Hacker News new | ask | show | jobs
by loser777 1392 days ago
The most striking thing about the architecture is that it appears so heterogeneous and complex. Considering the vast amount of software/machine learning engineering behind model/data/pipeline parallelism schemes like Megatron-LM and ZeRO (which target hardware topologies that seem almost simple by comparison) I'm curious what abstractions are in place to make this beast of an architecture friendly to programmers. Can you program a small tile in the same way you would a large tile and like you would in CUDA for a large/small GPU? Are there dedicated kernel teams that implement common blocks like multiheaded attention with the topology in mind so researchers/engineers doing modeling don't have to worry about scaling the model architecture in a hardware-friendly way? Do they have a monstrous fork of PyTorch with "Dojo" supported natively?
1 comments

I'm not sure I would call the architecture very complex. It's about as simple as you can make a scale-out supercomputer. I assume they essentially do static positioning of the cluster for training jobs, and have a translation layer from the TensorFlow middle-end to their thing. Google did a similar thing with their TPUs, so it makes sense that they would have architected TF to accept exotic supercomputers as backends.
Tensorflow (and pytorch) convert your computation graph (constructed in python) to XLA, which is then specialized to a specific hardware architecture. XLA is a good intermediate language and in fact, you can convert some memory movement in the graph to network calls, allowing you to run on parallel systems (like a cluster of GPUs or TPUs with their own non-host-based networking).

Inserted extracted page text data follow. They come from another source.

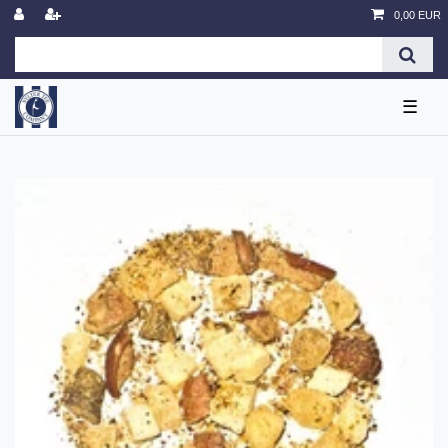
0,00 EUR
☰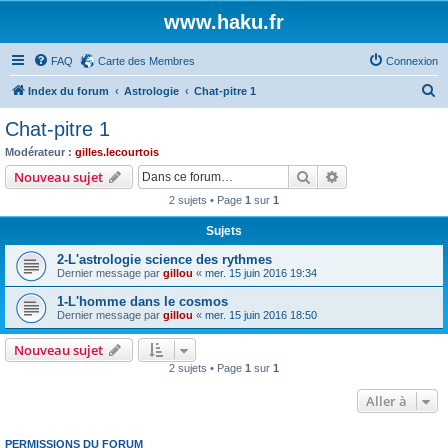
www.haku.fr
FAQ
Carte des Membres
Connexion
R
Index du forum
Astrologie
Chat-pitre 1
e
Chat-pitre 1
c
Modérateur :
gilles.lecourtois
h
Rechercher
Recherche avanc
Nouveau sujet
e
2 sujets • Page
1
sur
1
r
Sujets
c
2-L'astrologie science des rythmes
h
Dernier message par
gillou
«
mer. 15 juin 2016 19:34
e
1-L'homme dans le cosmos
r
Dernier message par
gillou
«
mer. 15 juin 2016 18:50
Nouveau sujet
2 sujets • Page
1
sur
1
Aller à
PERMISSIONS DU FORUM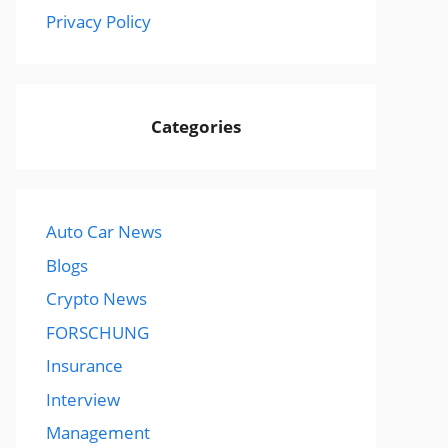
Privacy Policy
Categories
Auto Car News
Blogs
Crypto News
FORSCHUNG
Insurance
Interview
Management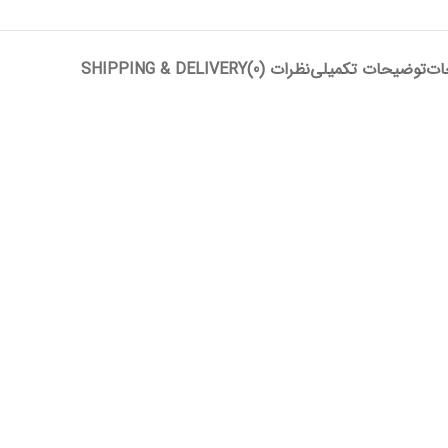
ات
توضیحات تکمیلی
نظرات (0)
SHIPPING & DELIVERY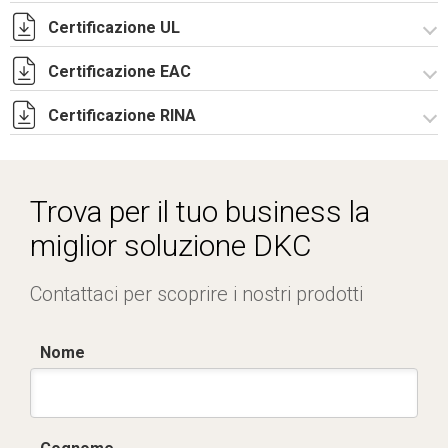
Certificazione UL
CE Declaration - CQE Rev.02.pdf
UKCA Declaration - CQE Rev.00.pdf
Certificazione EAC
Certificato UL - CAE_CQE_CE_CDE_PN-12.pdf
Certificazione RINA
Lettera di esenzione EAC armadi CQE e CAE.pdf
Certificato RINA-2.pdf
Trova per il tuo business la
miglior soluzione DKC
Contattaci per scoprire i nostri prodotti
Nome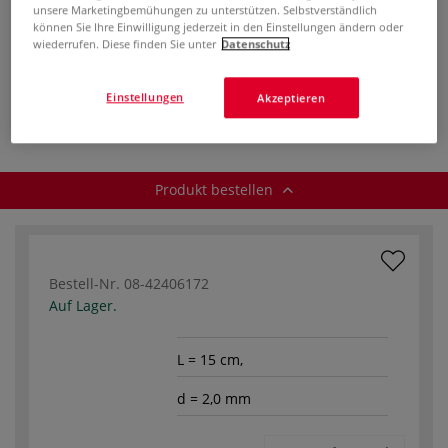
ab
4,61 €
unsere Marketingbemühungen zu unterstützen. Selbstverständlich
können Sie Ihre Einwilligung jederzeit in den Einstellungen ändern oder
inklusive 20% bzw. 10% MwSt,
wiederrufen. Diese finden Sie unter
Datenschutz
ggf. zuzüglich
Versandkosten
.
Produkt bestellen
Einstellungen
Akzeptieren
Produkt bestellen
Bestell-Nr.
08-42406172
Auf Lager.
L = 15 cm,
d = 2,0 mm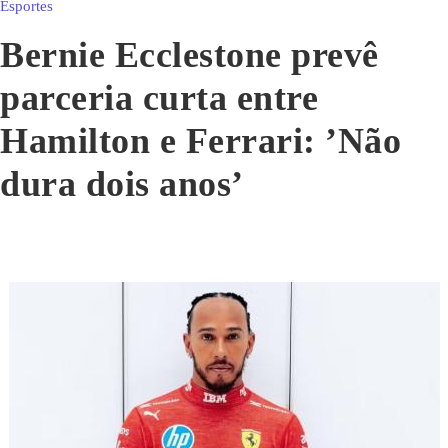
Esportes
Bernie Ecclestone prevê
parceria curta entre
Hamilton e Ferrari: ’Não
dura dois anos’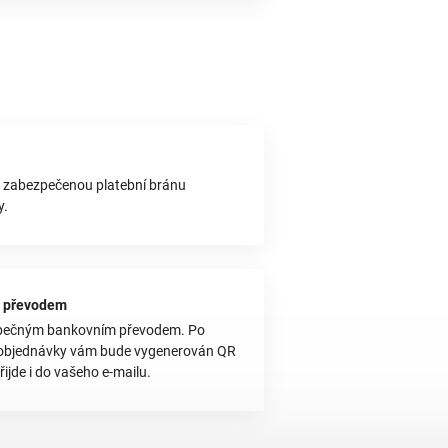
s zabezpečenou platební bránu
y.
 převodem
pečným bankovním převodem. Po
objednávky vám bude vygenerován QR
řijde i do vašeho e-mailu.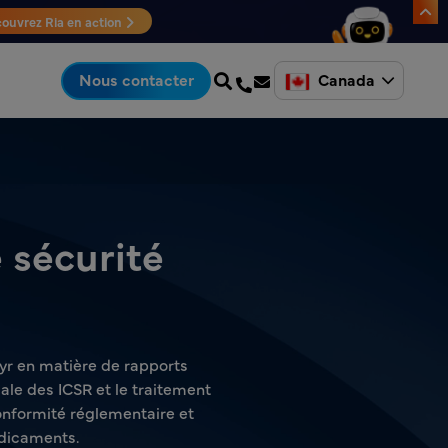
ouvrez Ria en action
Canada
Nous contacter
 sécurité
yr en matière de rapports
iale des ICSR et le traitement
conformité réglementaire et
dicaments.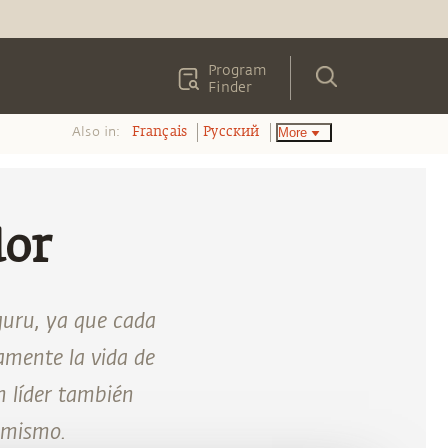
Program
Finder
Also in:
More
Français
Pусский
dor
guru, ya que cada
tamente la vida de
n líder también
 mismo.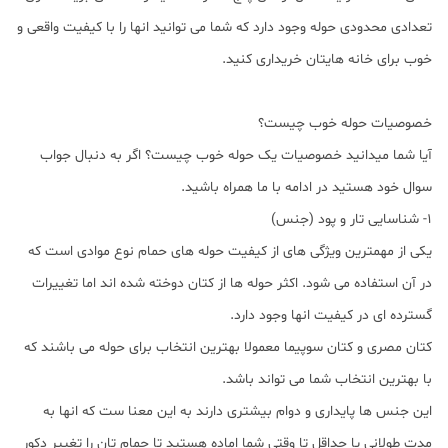
تعدادی محدودی حوله وجود دارد که شما می توانید انها را با کیفیت واقعی و
خوب برای خانه هایتان خریداری کنید.
خصوصیات حوله خوب چیست؟
آیا شما میدانید خصوصیات یک حوله خوب چیست؟ اگر به دنبال جواب
سوال خود هستید در ادامه با ما همراه باشید.
1- شناسایی تار و پود (جنس)
یکی از مهمترین ویژگی های از کیفیت حوله های حمام نوع موادی است که
در آن استفاده می شود. اکثر حوله ها از کتان دوخته شده اند اما تغییرات
گسترده ای در کیفیت انها وجود دارد.
کتان مصری و کتان سوپیما معمولا بهترین انتخاب برای حوله می باشند که
با بهترین انتخاب شما می تواند باشد.
این جنس ها پایداری و دوام بیشتری دارند به این معنا ست که انها به
مدت طولانی یا حداقل تا وقتی شما اماده هستید تا حمام تان را تغییر دکور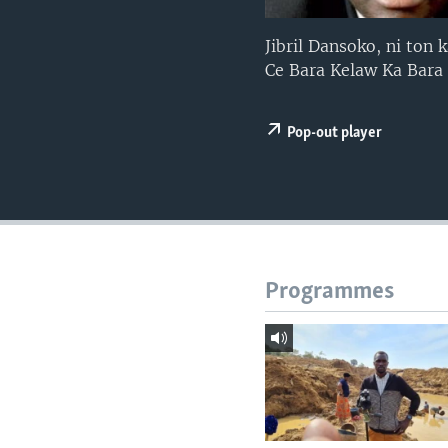
Jibril Dansoko, ni ton
Ce Bara Kelaw Ka Bara 
Pop-out player
Programmes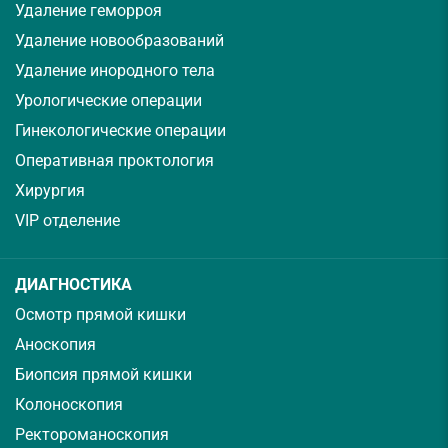
Удаление геморроя
Удаление новообразований
Удаление инородного тела
Урологические операции
Гинекологические операции
Оперативная проктология
Хирургия
VIP отделение
ДИАГНОСТИКА
Осмотр прямой кишки
Аноскопия
Биопсия прямой кишки
Колоноскопия
Ректороманоскопия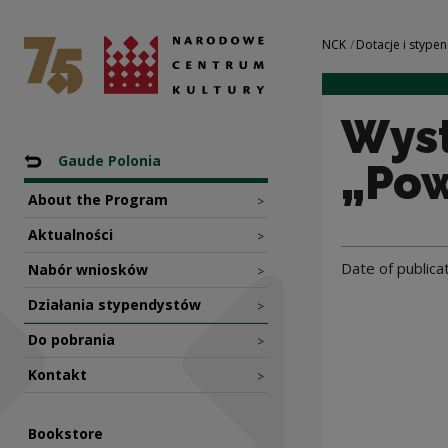
Wystawa-instalacj
National Centre for Culture Poland
Navigation
NCK
Dotacje i stypen
Wyst
Nawigacja
Back to: Programy
Gaude Polonia
„Pow
About the Program
>
Aktualności
>
Date of publica
Nabór wniosków
>
Działania stypendystów
>
Do pobrania
>
Kontakt
>
Bookstore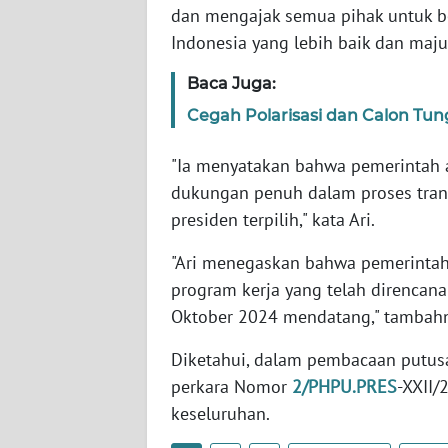
dan mengajak semua pihak untuk b
SERAMBI
Indonesia yang lebih baik dan maju
WN
Baca Juga:
JAMBI
Cegah Polarisasi dan Calon Tun
WN
SULTRA
"Ia menyatakan bahwa pemerintah
dukungan penuh dalam proses trans
WN
presiden terpilih," kata Ari.
NTB
"Ari menegaskan bahwa pemerintah
program kerja yang telah direncan
WN
SULTENG
Oktober 2024 mendatang," tambah
Diketahui, dalam pembacaan putu
WN
perkara Nomor
2/PHPU.PRES
-XXII/
SULBAR
keseluruhan.
WN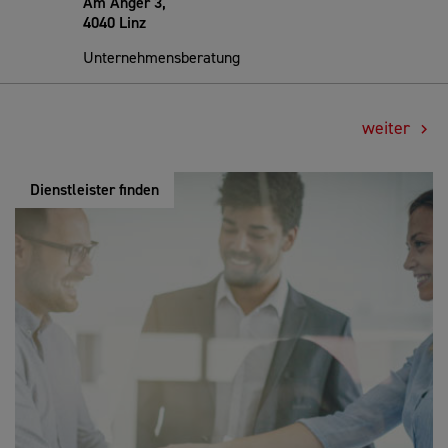
Am Anger 3,
4040 Linz
Unternehmensberatung
weiter
Dienstleister finden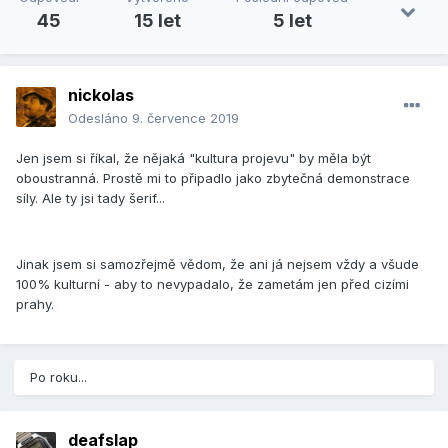
45
15 let
5 let
nickolas
Odesláno
9. července 2019
Jen jsem si říkal, že nějaká "kultura projevu" by měla být
oboustranná. Prostě mi to připadlo jako zbytečná demonstrace
síly. Ale ty jsi tady šerif...
Jinak jsem si samozřejmě vědom, že ani já nejsem vždy a všude
100% kulturní - aby to nevypadalo, že zametám jen před cizími
prahy.
Po roku...
deafslap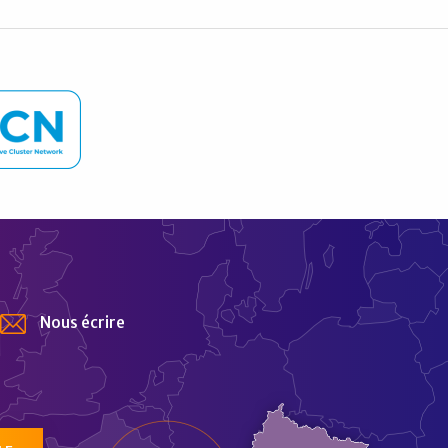
Nous écrire
tur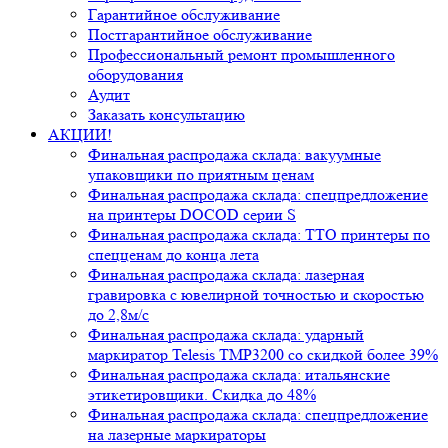
Гарантийное обслуживание
Постгарантийное обслуживание
Профессиональный ремонт промышленного
оборудования
Аудит
Заказать консультацию
АКЦИИ!
Финальная распродажа склада: вакуумные
упаковщики по приятным ценам
Финальная распродажа склада: спецпредложение
на принтеры DOCOD серии S
Финальная распродажа склада: ТТО принтеры по
спецценам до конца лета
Финальная распродажа склада: лазерная
гравировка с ювелирной точностью и скоростью
до 2,8м/с
Финальная распродажа склада: ударный
маркиратор Telesis TMP3200 со скидкой более 39%
Финальная распродажа склада: итальянские
этикетировщики. Скидка до 48%
Финальная распродажа склада: спецпредложение
на лазерные маркираторы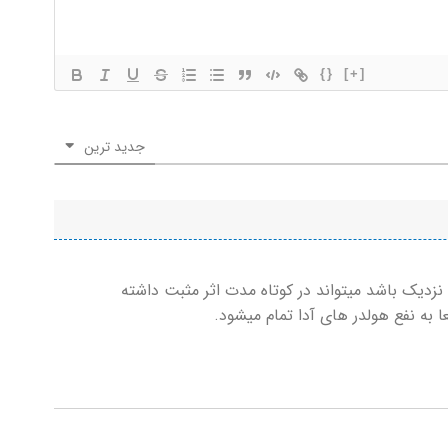
{}
[+]
جدید ترین
 نزدیک باشد میتواند در کوتاه مدت اثر مثبت داشته
عا به نفع هولدر های آدا تمام میشود.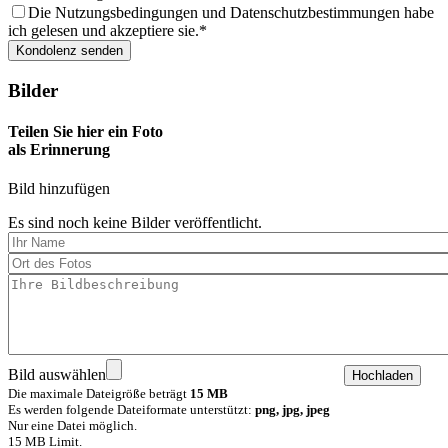
Die Nutzungsbedingungen und Datenschutzbestimmungen habe
ich gelesen und akzeptiere sie.
Bilder
Teilen Sie hier ein Foto
als Erinnerung
Bild hinzufügen
Es sind noch keine Bilder veröffentlicht.
Bild auswählen
Die maximale Dateigröße beträgt
15 MB
Es werden folgende Dateiformate unterstützt:
png, jpg, jpeg
Nur eine Datei möglich.
15 MB Limit.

It still requires many experts, both to write the XLA to hardware translation, and ML engineers who know how to write TF python that executes quickly.

(note: Google has transitioned many projects to Jax, which also writes to XLA, as TF ended up being a bit of a pig with wings)

> TF ended up being a bit of a pig with wings

Can you say more about this?

Everybody at Google wanted to add their specific feature to TF (gets visibility, users, research cred). Unfortunately, many different teams added multiple incompatible features that didn't compose. TF1 also had some serious problems where it was fundamentally designed around C++, without an understanding that most people wanted to work in Python. With TF2 a lot of stuff got redesigned, making many examples on the web stop working. There are too m any ways to parallelize your computation (along any of the dimensions), and they change too frequently.

But I think the writing was on the wall when the folks building ML Pathways hit some performance problems and realized that Jax made it much, much easier for them to express the computations they wanted and see them run quickly on TPUs (DeepMind had also concluded this). Once Jeff saw that Jax was making stuff that ran faster than TF (for his pet projects) the writing was on the wall.